Guardate che non si tratta di inezie di cronaca o di stravaganze degne di una “breve”, giornalisticamente parlando. Ma sono l’ennesima testimonianza di un lavorio illiberale ormai incessante, di una “cancel culture” alle vongole che piano piano - sta finendo per attecchire anche qui.

VELO SÌ, PRESEPE NO
Rispetto ai simboli della nostra tradizione, il giochino “progressista” è fin troppo facile: una certa cultura di sinistra cerca di classificare il Natale o la fede come qualcosa di divisivo, di partigiano, di non unificante. Quindi il Corano va bene (se no, sei islamofobo) e il Vangelo no (se no, non sei pluralista), il velo è ammesso e il presepe no, e così via. Con un doppio standard insopportabile e con nessuna attenzione a un requisito minimo di reciprocità.
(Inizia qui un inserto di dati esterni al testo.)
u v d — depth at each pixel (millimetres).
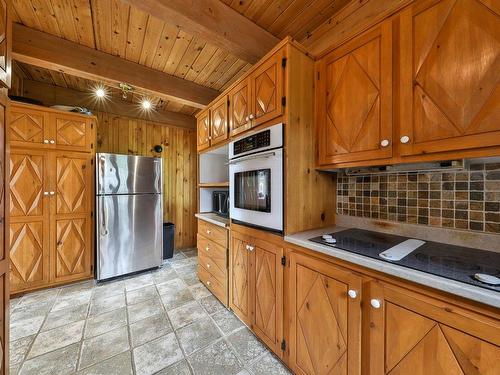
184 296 2270
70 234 2496
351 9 1542
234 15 1614
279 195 1376
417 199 1280
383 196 1438
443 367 717
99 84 2773
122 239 2715
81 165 2559
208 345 1576
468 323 669
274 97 1414
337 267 1047
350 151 1267
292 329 1294
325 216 1612
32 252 2303
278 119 1401
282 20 1717
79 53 1979
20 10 1601
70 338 1642
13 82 2381
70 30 1811
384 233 1401
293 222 1383
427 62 960
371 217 1496
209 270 2340
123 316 1921
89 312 1979
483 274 729
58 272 2434
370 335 921
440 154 942
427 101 962
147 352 1510
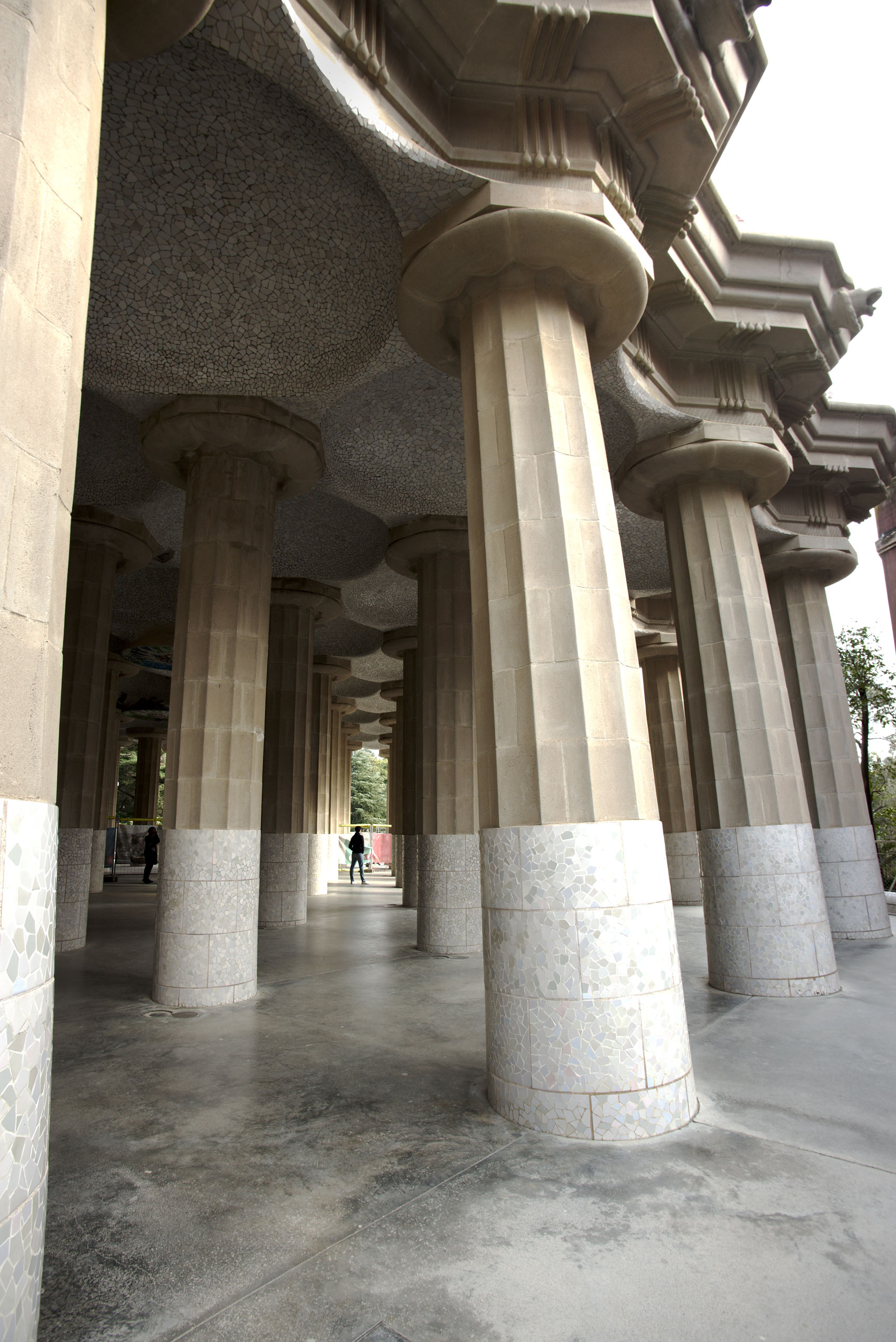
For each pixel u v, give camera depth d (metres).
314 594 16.81
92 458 11.28
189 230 6.95
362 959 11.54
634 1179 4.17
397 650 21.05
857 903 13.39
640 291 6.60
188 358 8.38
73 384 2.99
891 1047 6.71
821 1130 4.87
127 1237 3.57
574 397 6.15
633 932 5.05
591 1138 4.69
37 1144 2.47
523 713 5.52
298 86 5.21
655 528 13.87
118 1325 2.91
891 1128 4.91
E il guaio è che troppi- a destra e non solo - sembrano intimiditi, rispondono con la paura, arretrando, rinunciando a pezzi e connotati della civiltà occidentale.
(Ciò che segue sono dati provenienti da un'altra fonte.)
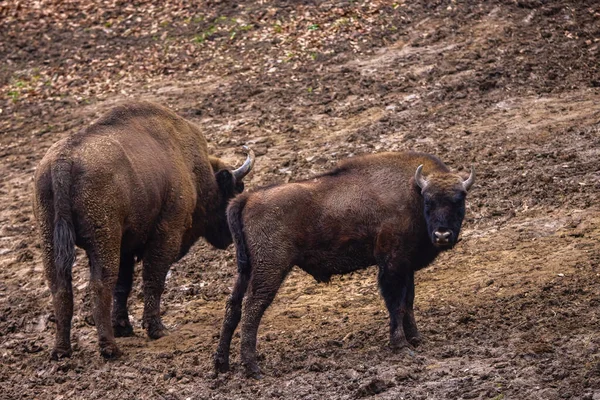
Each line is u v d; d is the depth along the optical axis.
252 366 30.73
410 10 68.69
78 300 41.94
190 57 69.19
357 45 65.62
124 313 37.78
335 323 35.38
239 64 66.62
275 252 30.81
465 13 66.88
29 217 52.38
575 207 42.12
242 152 54.62
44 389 32.53
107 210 34.25
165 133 38.72
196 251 45.66
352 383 28.69
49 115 65.38
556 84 56.50
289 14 71.69
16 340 38.50
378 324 34.50
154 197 36.62
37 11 80.62
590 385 25.78
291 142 55.09
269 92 61.81
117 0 80.00
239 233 31.30
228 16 73.38
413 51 63.44
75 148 34.59
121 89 66.81
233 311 31.25
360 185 31.59
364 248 31.52
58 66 71.94
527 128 51.41
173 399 29.86
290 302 38.56
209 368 32.09
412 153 32.31
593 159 46.41
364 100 58.50
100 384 32.03
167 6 77.12
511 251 39.22
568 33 61.97
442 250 31.30
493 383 26.92
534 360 28.22
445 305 35.00
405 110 56.47
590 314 31.48
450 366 29.03
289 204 31.06
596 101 53.31
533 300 33.66
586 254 37.12
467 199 45.12
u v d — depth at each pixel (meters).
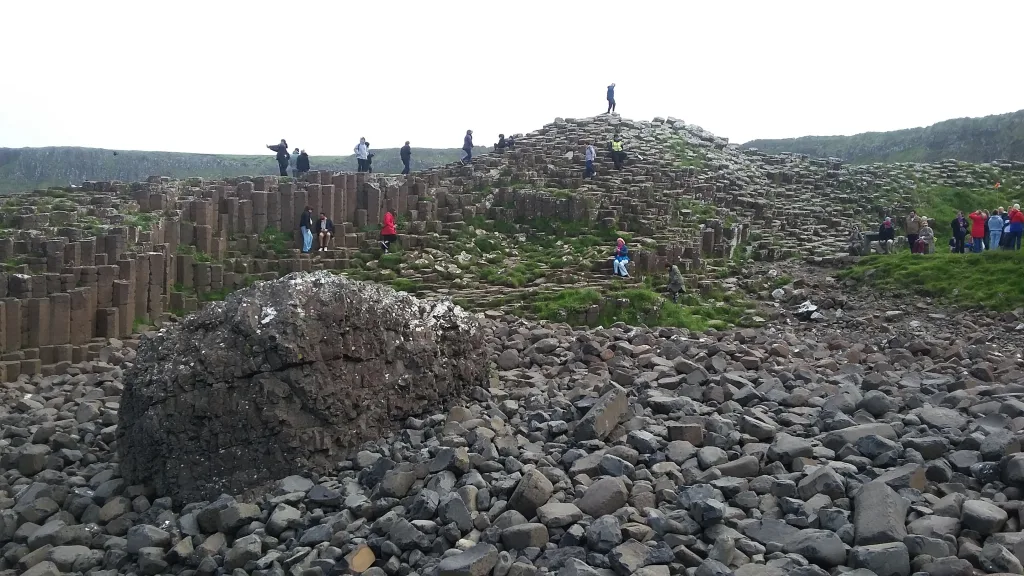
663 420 10.87
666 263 27.83
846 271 28.03
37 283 18.78
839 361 15.73
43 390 16.38
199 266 24.80
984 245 33.69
Ma - ecco come il problema si allarga - non si tratta solo delle questioni legate alle scelte religiose. Come mai, ad esempio, continuiamo a ritenere normale che nelle nostre scuole pubbliche ci sia un indottrinamento politico a senso unico?
Chiunque abbia a che fare con adolescenti o ragazzi alle scuole medie inferiori o superiori sa bene di cosa sto parlando: un continuo rovesciamento del reale significato della parola “educare”. Educare (e-ducere) significherebbe “tirar fuori”, cioè aiutare l’alunna o l’alunno a cercare e trovare se stesso, a esprimersi.
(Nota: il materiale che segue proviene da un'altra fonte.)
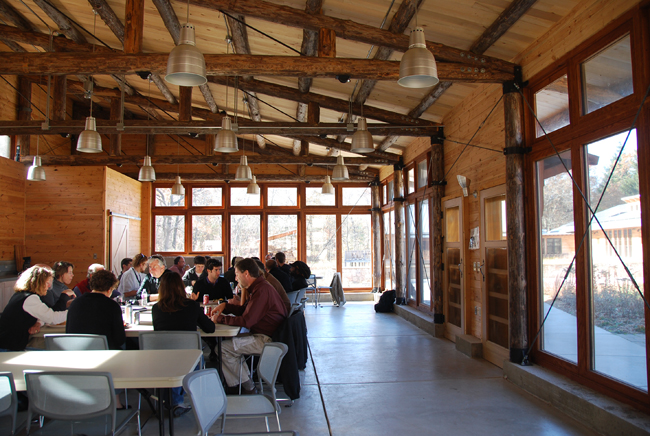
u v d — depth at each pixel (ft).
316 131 21.36
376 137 29.01
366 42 14.71
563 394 12.16
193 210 38.93
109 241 30.86
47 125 22.12
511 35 14.38
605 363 11.64
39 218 29.94
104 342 10.18
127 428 11.14
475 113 18.86
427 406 12.90
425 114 22.88
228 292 18.47
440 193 23.02
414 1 12.91
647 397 10.12
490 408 12.66
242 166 22.57
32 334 12.01
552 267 13.94
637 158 10.44
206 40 19.99
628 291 10.77
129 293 20.77
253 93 24.31
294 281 25.14
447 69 14.90
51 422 8.41
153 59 14.40
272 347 9.45
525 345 14.90
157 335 10.66
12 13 21.83
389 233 35.65
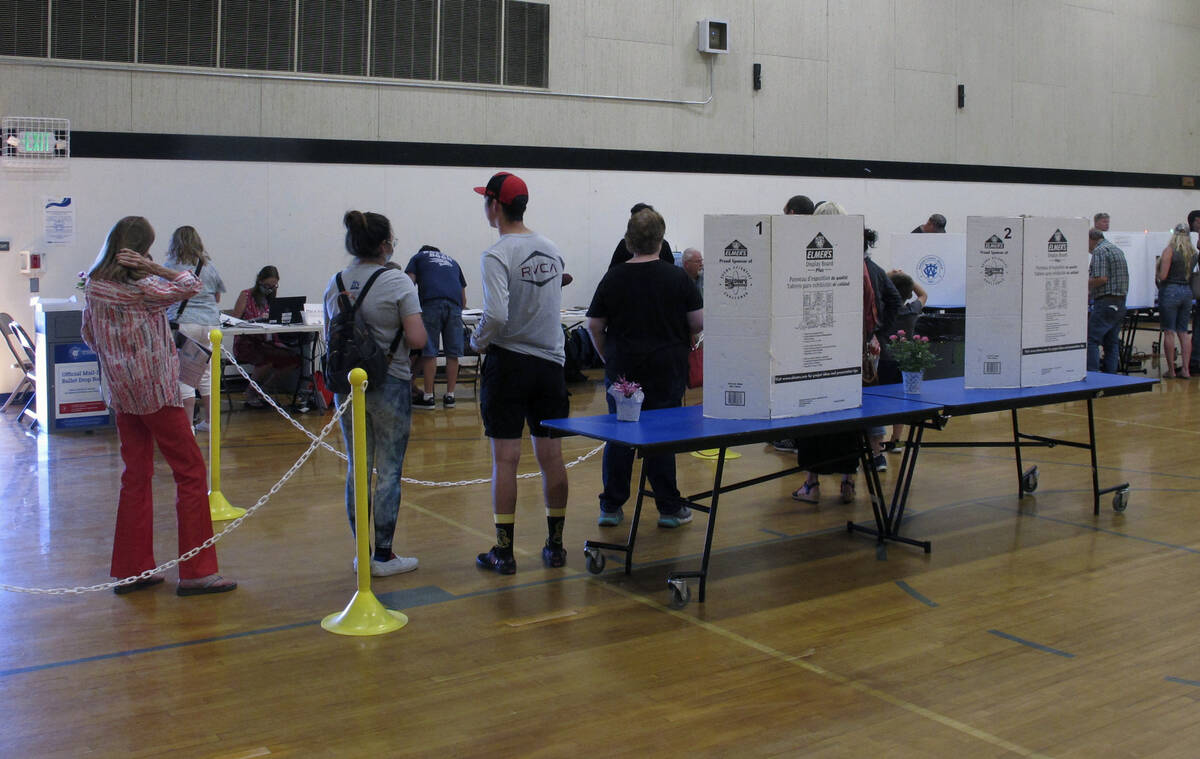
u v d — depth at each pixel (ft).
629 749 10.59
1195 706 11.58
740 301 15.49
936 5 49.83
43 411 28.71
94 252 34.45
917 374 18.33
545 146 41.47
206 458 25.30
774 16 45.80
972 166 51.67
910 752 10.51
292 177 37.24
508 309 15.62
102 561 17.12
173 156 35.29
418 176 39.29
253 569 16.78
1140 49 57.00
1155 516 20.21
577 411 32.78
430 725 11.14
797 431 15.30
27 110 33.37
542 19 41.04
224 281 36.35
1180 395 36.73
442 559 17.39
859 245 16.38
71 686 12.13
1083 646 13.46
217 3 35.76
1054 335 19.53
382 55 38.40
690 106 44.32
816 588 15.92
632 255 19.13
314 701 11.75
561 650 13.33
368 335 15.38
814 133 47.21
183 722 11.19
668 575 16.55
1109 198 56.75
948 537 18.83
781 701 11.76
E invece troppo spesso la dimensione scolastica è un “metter dentro”, un forzare, sia attraverso le lezioni ordinarie sia attraverso tutto il caravanserraglio delle attività collaterali (con coinvolgimento di associazioni, “esperti”, e via comiziando). Tutto all’insegna di un conformismo progressista sempre più soffocante e omogeneizzante. Curiosa e terribile nemesi: amano parlare di “diversità”, ma poi puntano a imporre una assoluta e indiscutibile uniformità. “Per il nostro bene”, aggiungono: ma pretendono di essere loro a stabilire cosa sia “bene” anche per gli altri.

ARIA DI CHIUSO 
In forme ancora diverse, è drammaticamente illiberale pure lo svolgimento del nostro discorso pubblico, della discussione politica nella società italiana di questo ultimo scorcio del 2023. Anche qui, la sinistra si muove in modo aggressivo e la destra appare troppo spesso smarrita e intimidita: ma non è normale che- sistematicamente- la posizione “progressista” sia presentata come quella civile-tollerante-caring, e quella “conservatrice” come cattiva-egoista-patriarcale-nasty. 

È un processo di intimidazione preventiva e generalizzata che passa attraverso le tv, i giornali, la cultura, gli intellettuali più celebrati e riveriti. C’è aria di chiuso nelle stanze della nostra Italia. $ il momento di aprire porte e finestre, di far circolare ossigeno, di smetterla con la criminalizzazione a senso unico di tutto ciò che non abbia la certificazione del “bollino rosso progressista”. Sarà bene che anche qualche mente illuminata a sinistra- se ancora c’èse ne renda conto: molti italiani stanno diventando giustamente insofferenti rispetto a questo clima oppressivo. Il centrodestra è chiamato ad acquisire la consapevolezza del livello della sfida culturale in atto, ma le teste più lucide della sinistra hanno un compito ancora più delicato: comprendere che non è mai una buona idea provocare la maggioranza degli elettori.